Diet on the cold

The jelly (jelly) is a favorite snack, which is excellent for both everyday life and a festive table. In addition, it is a protein dish, which fits perfectly into the framework of various diets. Consider all the pros and cons of jelly, as well as diets within which it can be used.

Is the cold good for health?

The chill is a unique product - it is practically pure collagen , which is digested from bones and cartilages. It is due to the high protein content that a dish is considered curative in diseases of joints, bones and connective tissues. The chill contains a lot of retinol, which strengthens the immune system, and lysine, which allows better absorption of calcium.

Another nice property of the jelly is the ability to strengthen the nervous system and strengthen the activity of the brain.

For those who have long been taking antibiotics, or for other reasons, found a lack of B vitamins in the body, the chill is an indispensable assistant, since it is its very composition of this substance that is pretty much.

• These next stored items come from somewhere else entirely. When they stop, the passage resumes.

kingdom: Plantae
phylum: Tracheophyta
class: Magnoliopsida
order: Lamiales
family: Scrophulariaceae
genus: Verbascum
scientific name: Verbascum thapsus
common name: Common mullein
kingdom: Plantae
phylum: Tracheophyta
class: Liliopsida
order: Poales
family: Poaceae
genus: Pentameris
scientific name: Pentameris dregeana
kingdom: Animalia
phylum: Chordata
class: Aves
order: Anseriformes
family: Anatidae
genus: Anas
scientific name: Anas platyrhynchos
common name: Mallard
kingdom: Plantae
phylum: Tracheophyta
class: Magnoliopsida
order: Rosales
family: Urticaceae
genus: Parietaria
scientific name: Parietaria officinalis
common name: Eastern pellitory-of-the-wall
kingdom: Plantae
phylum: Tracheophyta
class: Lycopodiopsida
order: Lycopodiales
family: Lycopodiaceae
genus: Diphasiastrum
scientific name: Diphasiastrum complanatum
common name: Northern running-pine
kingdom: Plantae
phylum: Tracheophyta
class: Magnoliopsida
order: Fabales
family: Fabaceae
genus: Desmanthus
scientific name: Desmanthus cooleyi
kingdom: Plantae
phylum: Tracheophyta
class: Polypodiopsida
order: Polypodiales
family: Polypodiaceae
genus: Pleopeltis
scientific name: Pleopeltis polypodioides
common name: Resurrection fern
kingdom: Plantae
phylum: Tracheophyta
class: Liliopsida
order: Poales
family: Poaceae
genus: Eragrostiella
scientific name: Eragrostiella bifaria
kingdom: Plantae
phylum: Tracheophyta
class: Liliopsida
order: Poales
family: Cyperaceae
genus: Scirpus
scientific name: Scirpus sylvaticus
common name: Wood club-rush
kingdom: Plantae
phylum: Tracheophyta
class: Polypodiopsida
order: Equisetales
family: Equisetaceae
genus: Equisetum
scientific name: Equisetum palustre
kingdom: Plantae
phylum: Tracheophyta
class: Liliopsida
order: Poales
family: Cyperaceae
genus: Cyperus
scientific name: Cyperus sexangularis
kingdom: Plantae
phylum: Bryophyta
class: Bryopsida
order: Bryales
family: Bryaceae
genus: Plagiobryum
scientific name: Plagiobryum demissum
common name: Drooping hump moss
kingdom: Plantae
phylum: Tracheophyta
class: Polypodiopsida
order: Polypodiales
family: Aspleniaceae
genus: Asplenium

However, do not forget that such a dish is a storehouse of harmful cholesterol , so frequent use of it leads to blockage of blood vessels and all related problems. Moreover, the abuse of such a dish can lead to a slowdown in metabolic processes and, as a consequence, to weight gain. However, if you eat it not every day, and from time to time, there is no danger. It can and should be eaten once a week.

Diets on a cold

As we have already found out, eating only a chill to reduce weight is not safe and will not give the desired effect. It is better to refer to diets in which the jelly may well become one of the components:

If you reduce the weight on proper nutrition, the chill is quite acceptable dish for any meal, best of all - dinner.

How much protein is in the cold?

The amount of protein, like the calorie content of the dish, directly depends on the products that were used in cooking:

Calories in the cold of beef, pork and other products depend on the cooking technique, the percentage of broth and meat in the prepared dish used in the addition of vegetables. The figures given are approximate.